What systems are affected by CVE-2026-27495?

This vulnerability affects the following AI/ML architecture patterns: agent frameworks, workflow automation platforms, AI orchestration layers, multi-agent systems, LLM integration pipelines, RAG pipelines.

What is the CVSS score for CVE-2026-27495?

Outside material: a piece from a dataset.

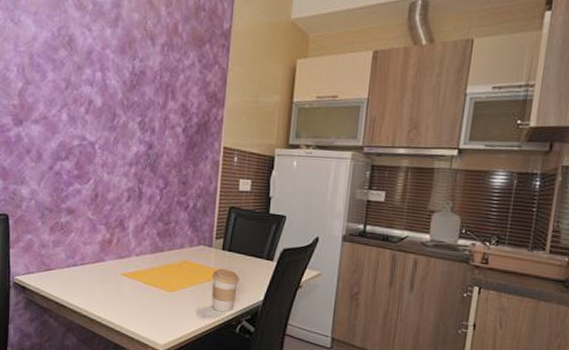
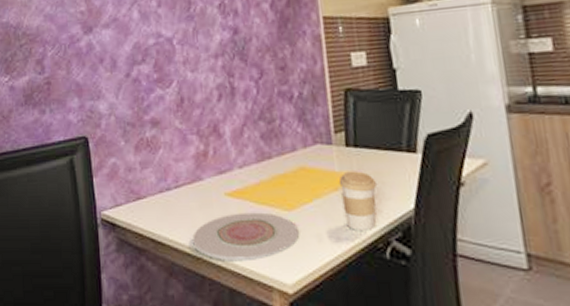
plate: none [90,289,176,326] -> present [192,212,300,262]

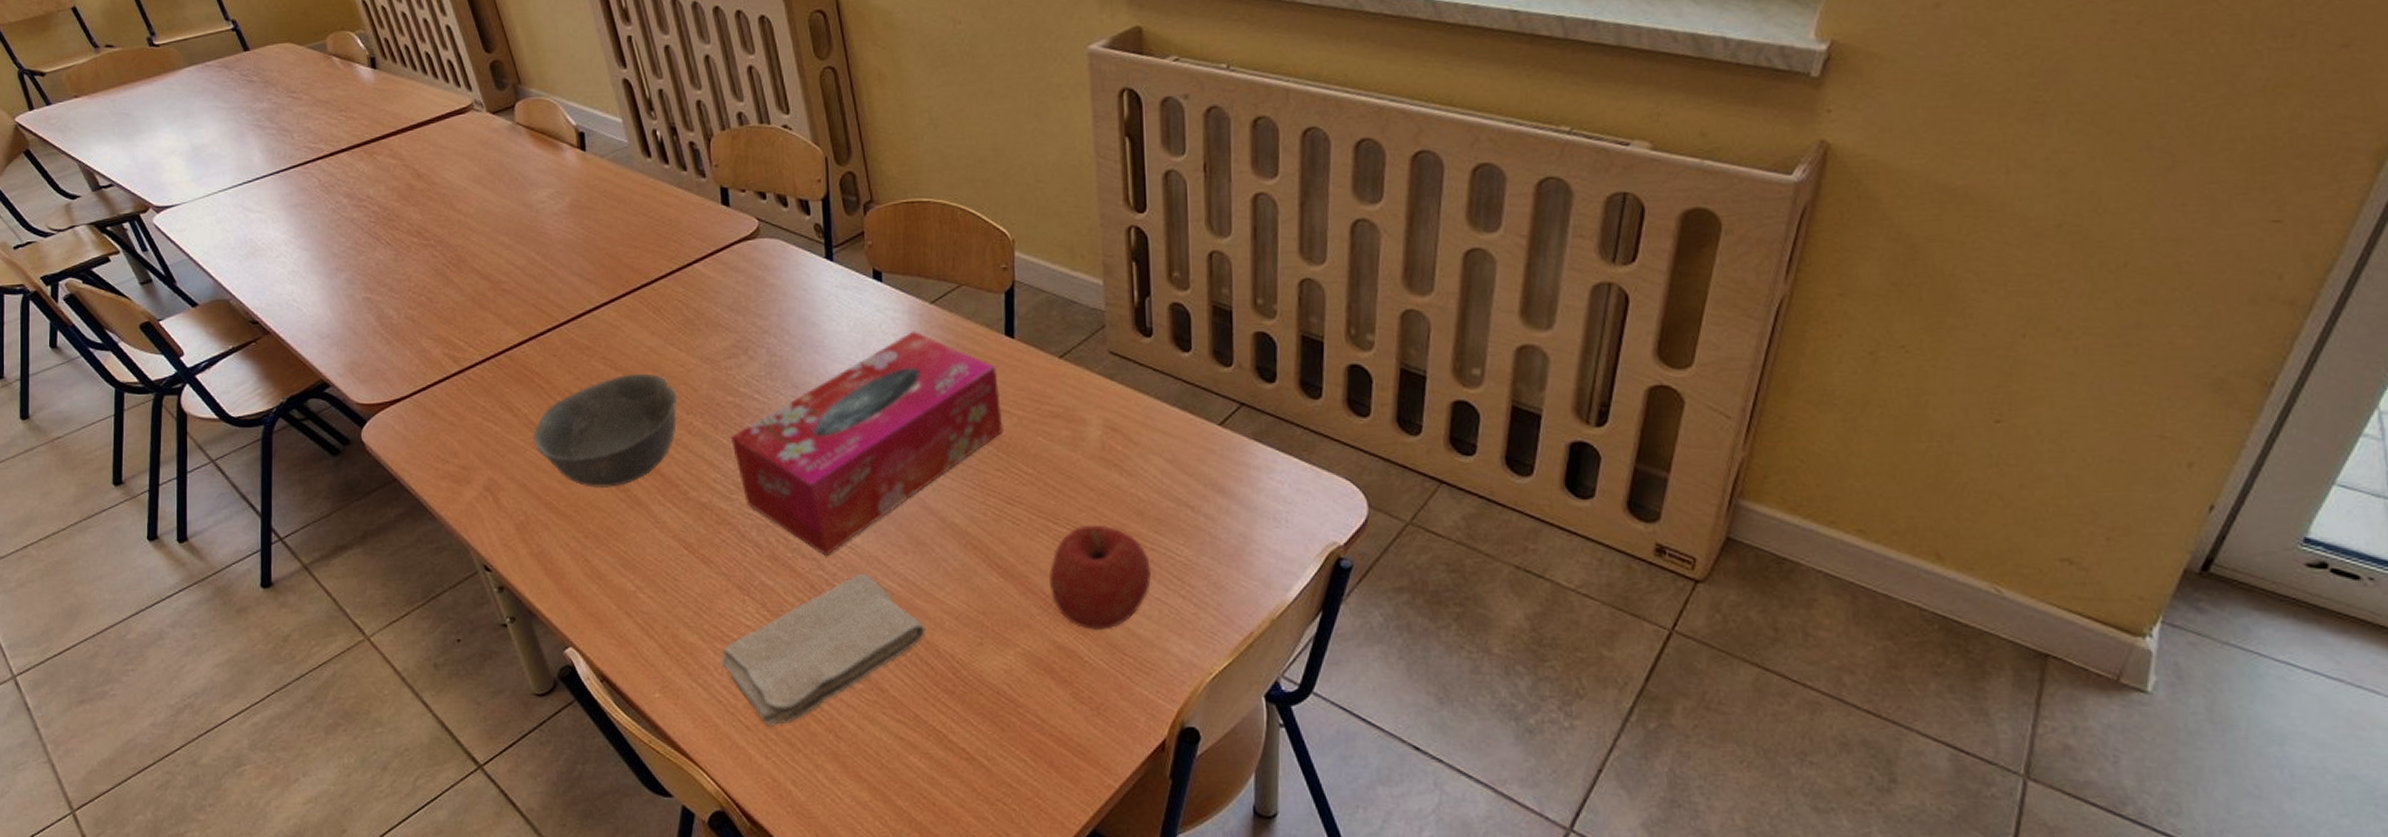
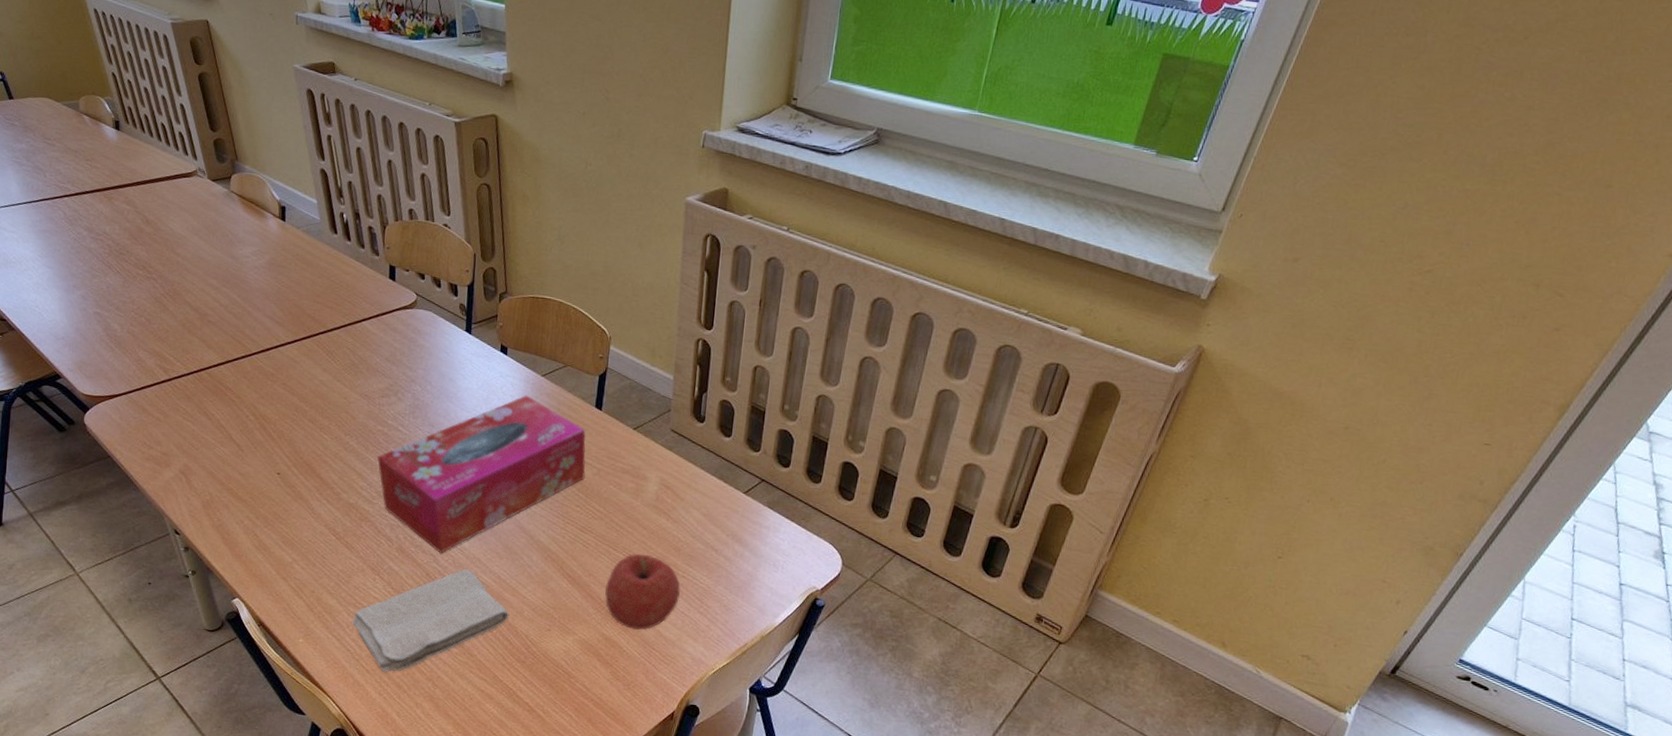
bowl: present [533,373,677,488] -> none [222,398,339,483]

CVE-2026-27495 has a CVSS v3.1 base score of 9.9 (CRITICAL). The EPSS exploitation probability is 0.10%.

Technical Details

NVD Description

n8n is an open source workflow automation platform. Prior to versions 2.10.1, 2.9.3, and 1.123.22, an authenticated user with permission to create or modify workflows could exploit a vulnerability in the JavaScript Task Runner sandbox to execute arbitrary code outside the sandbox boundary. On instances using internal Task Runners (default runner mode), this could result in full compromise of the n8n host. On instances using external Task Runners, the attacker might gain access to or impact other task executed on the Task Runner. Task Runners must be enabled using `N8N_RUNNERS_ENABLED=true`. The issue has been fixed in n8n versions 2.10.1, 2.9.3, and 1.123.22. Users should upgrade to one of these versions or later to remediate the vulnerability. If upgrading is not immediately possible, administrators should consider the following temporary mitigations. Limit workflow creation and editing permissions to fully trusted users only, and/or use external runner mode (`N8N_RUNNERS_MODE=external`) to limit the blast radius. These workarounds do not fully remediate the risk and should only be used as short-term mitigation measures.

Exploitation Scenario

An attacker with a low-privileged n8n account — obtained via credential stuffing, phishing a developer, or compromising a service account used by CI/CD — navigates to the workflow editor. They create or modify a workflow containing a JavaScript Code node and craft a payload exploiting CWE-94 in the Task Runner sandbox to execute arbitrary OS commands. With internal runner mode (default), this immediately yields RCE on the n8n host. The attacker then dumps the n8n environment variables and database, extracting API keys for OpenAI/Anthropic, database connection strings, OAuth tokens, and webhook secrets stored as workflow credentials. They establish persistence via a reverse shell, then pivot laterally through the internal network using n8n's pre-authorized connections to internal APIs, cloud storage, and databases — effectively inheriting all trust relationships the automation platform held. The attack is particularly dangerous in AI-heavy environments where n8n orchestrates LLM calls, RAG pipelines, and multi-agent workflows, as full compromise of the orchestration layer means full visibility and control over the entire AI automation stack.